# Maintaining proper temp.



## hibsgreen (May 11, 2012)

I have a Grill-pro 16" smoker and i cannot get the temperature past 150f. Any ideas what i may be doing wrong?


----------



## cliffcarter (May 11, 2012)

hibsgreen said:


> I have a Grill-pro 16" smoker and i cannot get the temperature past 150f. Any ideas what i may be doing wrong?

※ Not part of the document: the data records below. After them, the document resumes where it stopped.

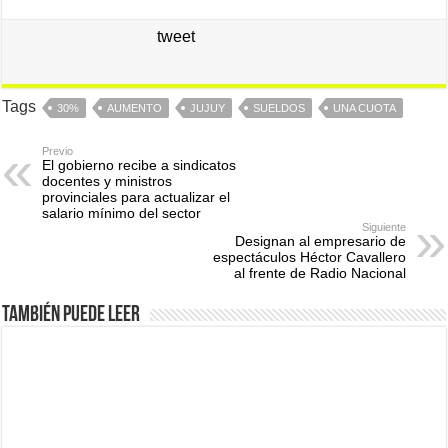
tweet
Tags
30%
AUMENTO
JUJUY
SUELDOS
UNA CUOTA
Previo
El gobierno recibe a sindicatos
docentes y ministros
provinciales para actualizar el
salario mínimo del sector
Siguiente
Designan al empresario de
espectáculos Héctor Cavallero
al frente de Radio Nacional
También puede leer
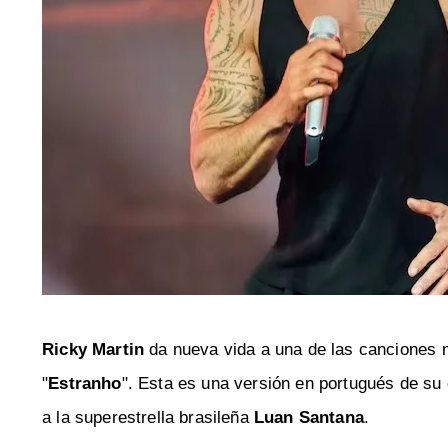
Ricky Martin
da nueva vida a una de las canciones 
"
Estranho
". Esta es una versión en portugués de su 
a la superestrella brasileña
Luan Santana
.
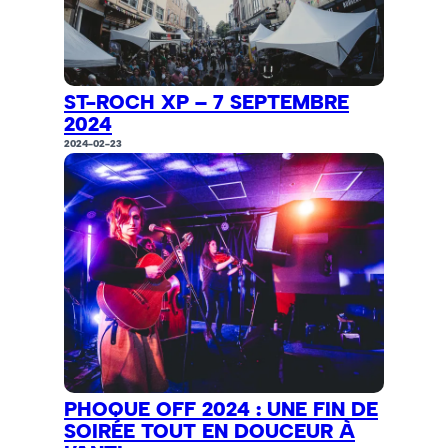
ST-ROCH XP – 7 SEPTEMBRE
2024
2024-02-23
PHOQUE OFF 2024 : UNE FIN DE
SOIRÉE TOUT EN DOUCEUR À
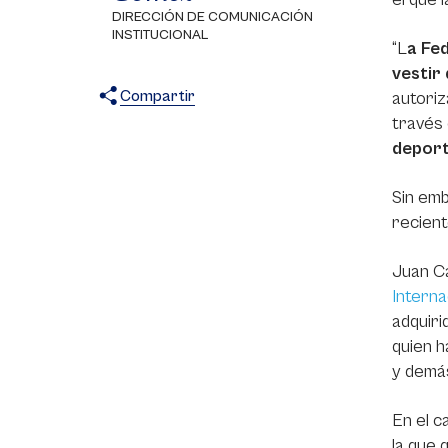
DIRECCIÓN DE COMUNICACIÓN
INSTITUCIONAL
“L
a Fed
vestir
Compartir
autoriz
través 
X
Facebook
WhatsApp
deport
Sin emb
recien
Juan Ca
Interna
adquiri
quien h
y demá
En el c
la que 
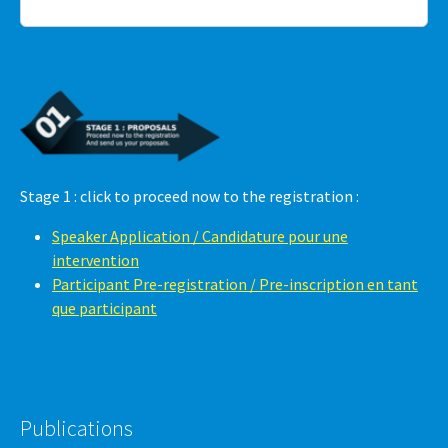
Stage 1 : click to proceed now to the registration :
Speaker Application / Candidature pour une
intervention
Participant Pre-registration / Pre-inscription en tant
que participant
Publications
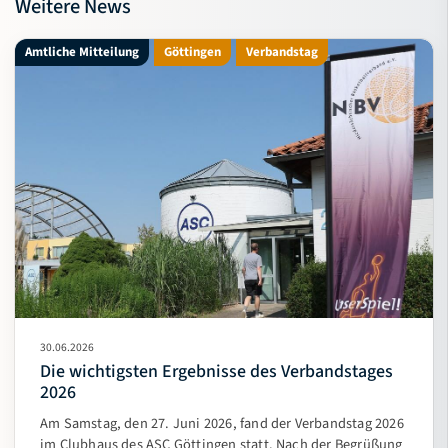
Weitere News
Amtliche Mitteilung
Göttingen
Verbandstag
30.06.2026
Die wichtigsten Ergebnisse des Verbandstages
2026
Am Samstag, den 27. Juni 2026, fand der Verbandstag 2026
im Clubhaus des ASC Göttingen statt. Nach der Begrüßung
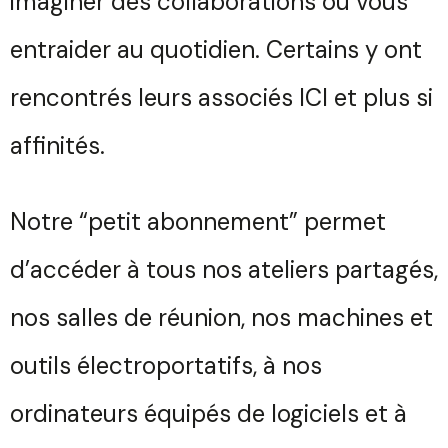
imaginer des collaborations ou vous
entraider au quotidien. Certains y ont
rencontrés leurs associés ICI et plus si
affinités.
Notre “petit abonnement” permet
d’accéder à tous nos ateliers partagés,
nos salles de réunion, nos machines et
outils électroportatifs, à nos
ordinateurs équipés de logiciels et à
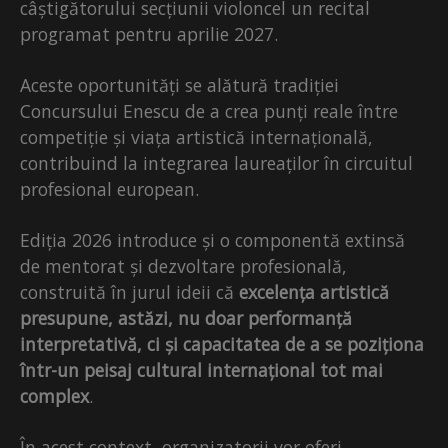
câștigătorului secțiunii violoncel un recital
programat pentru aprilie 2027.
Aceste oportunități se alătură tradiției
Concursului Enescu de a crea punți reale între
competiție și viața artistică internațională,
contribuind la integrarea laureaților în circuitul
profesional european.
Ediția 2026 introduce și o componentă extinsă
de mentorat și dezvoltare profesională,
construită în jurul ideii că
excelența artistică
presupune, astăzi, nu doar performanță
interpretativă, ci și capacitatea de a se poziționa
într-un peisaj cultural internațional tot mai
complex
.
În acest context, organizatorii vor oferi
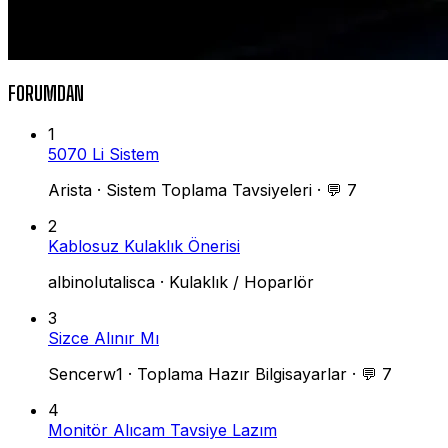
FORUMDAN
1
5070 Li Sistem
Arista
·
Sistem Toplama Tavsiyeleri
·
💬 7
2
Kablosuz Kulaklık Önerisi
albinolutalisca
·
Kulaklık / Hoparlör
3
Sizce Alınır Mı
Sencerw1
·
Toplama Hazır Bilgisayarlar
·
💬 7
4
Monitör Alıcam Tavsiye Lazım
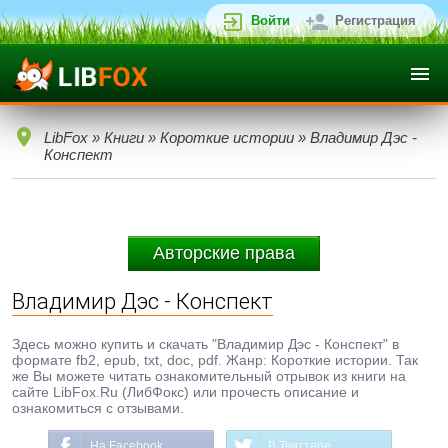
Войти
Регистрация
LibFox
»
Книги
»
Короткие истории
» Владимир Дэс -
Конспект
Авторские права
Владимир Дэс - Конспект
Здесь можно купить и скачать "Владимир Дэс - Конспект" в
формате fb2, epub, txt, doc, pdf. Жанр: Короткие истории. Так
же Вы можете читать ознакомительный отрывок из книги на
сайте LibFox.Ru (ЛибФокс) или прочесть описание и
ознакомиться с отзывами.
На Facebook
В Твиттере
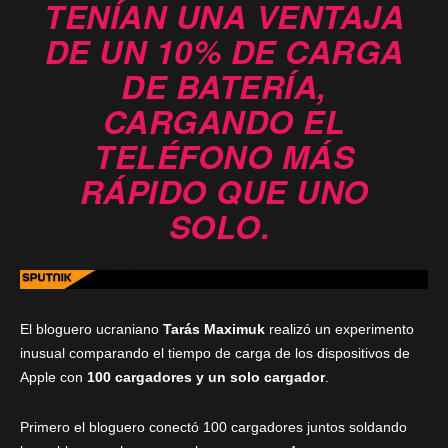
TENÍAN UNA VENTAJA
DE UN 10% DE CARGA
DE BATERÍA,
CARGANDO EL
TELÉFONO MÁS
RÁPIDO QUE UNO
SOLO.
El bloguero ucraniano
Tarás Maximuk
realizó un experimento
inusual comparando el tiempo de carga de los dispositivos de
Apple con
100 cargadores y un solo cargador
.
Primero el bloguero conectó 100 cargadores juntos soldando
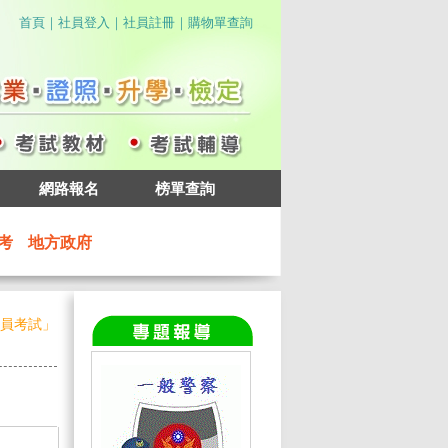
｜
｜
｜
首頁
社員登入
社員註冊
購物單查詢
網路報名
榜單查詢
考
地方政府
人員考試」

It may be helpful if you can tell us what you are doing, that way we may be able to pinpoint the problem(or at least get you headed in the right direction).


----------



## chef jimmyj (May 12, 2012)

What Fuel? How much? Are you using a Basket or just piling the wood/charcoal on a grate? How much Lit fuel are you adding? How open is the Damper and Exhaust? We need more detail...JJ


----------



## hibsgreen (May 14, 2012)

I am using charchoal, piled on the grate. I started with approx 10 lbs of charcoal and i have tried with the damper and exhaust at various positions to no avail.


----------



## alelover (May 15, 2012)

Can air flow under the charcoal? As ashes pile up it could block airflow. Have you checked the thermometers for accuracy? Exhaust should always be wide open then adjust air at the intake.


----------



## cliffcarter (May 16, 2012)

hibsgreen said:


> I am using charchoal, piled on the grate. I started with approx 10 lbs of charcoal and i have tried with the damper and exhaust at various positions to no avail.


How much of that 10 pounds was lit? You may need to light more coals to start with in order to get the temps up. If all 10 pounds were lit you would have the opposite problem IMHO, and temps would be too high.


----------